Abre sus brazos y en voz alta, grita:
– Padre, lo quiero. Salud. Vida. Vista. Vengan sobre ellos…
Se queda con los brazos abiertos, orando intensamente, con toda su alma. Parece como si se elevase en el aire al orar. Cual una llama de amor blanca y poderosa, bajo el fuerte oro del sol…

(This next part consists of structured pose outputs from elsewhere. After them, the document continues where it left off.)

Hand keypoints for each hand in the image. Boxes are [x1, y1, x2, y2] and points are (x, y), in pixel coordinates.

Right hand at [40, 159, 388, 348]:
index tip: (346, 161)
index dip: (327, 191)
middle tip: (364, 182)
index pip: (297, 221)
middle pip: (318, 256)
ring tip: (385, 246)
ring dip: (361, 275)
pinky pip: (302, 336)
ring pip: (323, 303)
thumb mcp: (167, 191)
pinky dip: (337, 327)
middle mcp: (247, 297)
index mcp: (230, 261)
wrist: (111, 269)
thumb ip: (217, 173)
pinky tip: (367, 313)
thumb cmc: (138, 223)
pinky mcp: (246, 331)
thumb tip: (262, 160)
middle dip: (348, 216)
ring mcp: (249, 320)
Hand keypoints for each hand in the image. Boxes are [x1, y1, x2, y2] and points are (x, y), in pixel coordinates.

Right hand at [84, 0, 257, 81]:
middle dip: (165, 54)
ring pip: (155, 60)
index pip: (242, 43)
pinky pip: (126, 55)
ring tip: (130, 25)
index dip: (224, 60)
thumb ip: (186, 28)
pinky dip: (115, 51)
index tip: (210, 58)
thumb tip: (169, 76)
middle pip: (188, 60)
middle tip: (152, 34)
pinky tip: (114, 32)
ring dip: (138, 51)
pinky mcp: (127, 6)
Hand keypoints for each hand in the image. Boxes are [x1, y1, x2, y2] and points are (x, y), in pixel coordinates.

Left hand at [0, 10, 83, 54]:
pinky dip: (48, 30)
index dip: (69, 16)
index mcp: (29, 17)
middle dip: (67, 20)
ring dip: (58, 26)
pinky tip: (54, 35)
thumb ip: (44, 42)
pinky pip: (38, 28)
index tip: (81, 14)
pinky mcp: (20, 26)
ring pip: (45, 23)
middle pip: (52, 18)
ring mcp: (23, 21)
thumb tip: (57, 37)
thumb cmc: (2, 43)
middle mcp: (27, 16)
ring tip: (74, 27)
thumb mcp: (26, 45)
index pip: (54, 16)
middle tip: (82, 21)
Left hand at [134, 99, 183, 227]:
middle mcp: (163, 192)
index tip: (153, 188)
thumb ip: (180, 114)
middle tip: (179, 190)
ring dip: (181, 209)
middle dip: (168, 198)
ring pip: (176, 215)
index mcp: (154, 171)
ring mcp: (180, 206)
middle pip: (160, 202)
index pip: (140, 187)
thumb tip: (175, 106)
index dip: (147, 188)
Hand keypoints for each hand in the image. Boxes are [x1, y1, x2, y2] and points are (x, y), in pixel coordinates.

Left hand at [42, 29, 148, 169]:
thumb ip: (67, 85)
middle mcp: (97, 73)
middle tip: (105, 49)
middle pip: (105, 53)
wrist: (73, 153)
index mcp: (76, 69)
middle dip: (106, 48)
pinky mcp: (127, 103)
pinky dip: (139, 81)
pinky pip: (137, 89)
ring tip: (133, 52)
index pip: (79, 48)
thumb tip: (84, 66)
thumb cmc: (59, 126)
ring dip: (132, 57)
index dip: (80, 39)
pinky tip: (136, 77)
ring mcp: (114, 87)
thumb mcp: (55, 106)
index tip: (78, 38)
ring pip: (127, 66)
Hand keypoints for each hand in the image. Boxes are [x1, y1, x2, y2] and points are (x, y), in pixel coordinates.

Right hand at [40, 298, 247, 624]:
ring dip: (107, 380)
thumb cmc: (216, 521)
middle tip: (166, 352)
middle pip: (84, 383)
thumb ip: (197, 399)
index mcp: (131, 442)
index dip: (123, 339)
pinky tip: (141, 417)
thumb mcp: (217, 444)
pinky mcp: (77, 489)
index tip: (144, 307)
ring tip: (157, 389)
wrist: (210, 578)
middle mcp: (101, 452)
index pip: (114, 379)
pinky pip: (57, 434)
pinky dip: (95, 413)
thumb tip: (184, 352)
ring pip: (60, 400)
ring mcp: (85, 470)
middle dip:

Se escucha un grito infantil:
– ¡Mamá! ¡Yo veo!
A este primer grito, responde el de su madre que estrecha contra su corazón a la niña curada. Luego uno a uno, se oyen los de los demás y los de los apóstoles… se ha realizado el milagro.
Jesús dice:
– Juan, tú que eres sacerdote, guiarás a tus compañeros en el rito. La paz sea con vosotros. Os traeremos comida esta tarde.
Jesús bendice y trata de irse, pero Juan el ex leproso, grita:
– Quiero seguir tus pasos. Dime qué debo hacer. ¿A dónde debo ir a predicarte?
– En esta tierra desolada y desnuda que tiene necesidad de convertidos al Señor. sea la ciudad de Jerusalén tu campo. Adiós.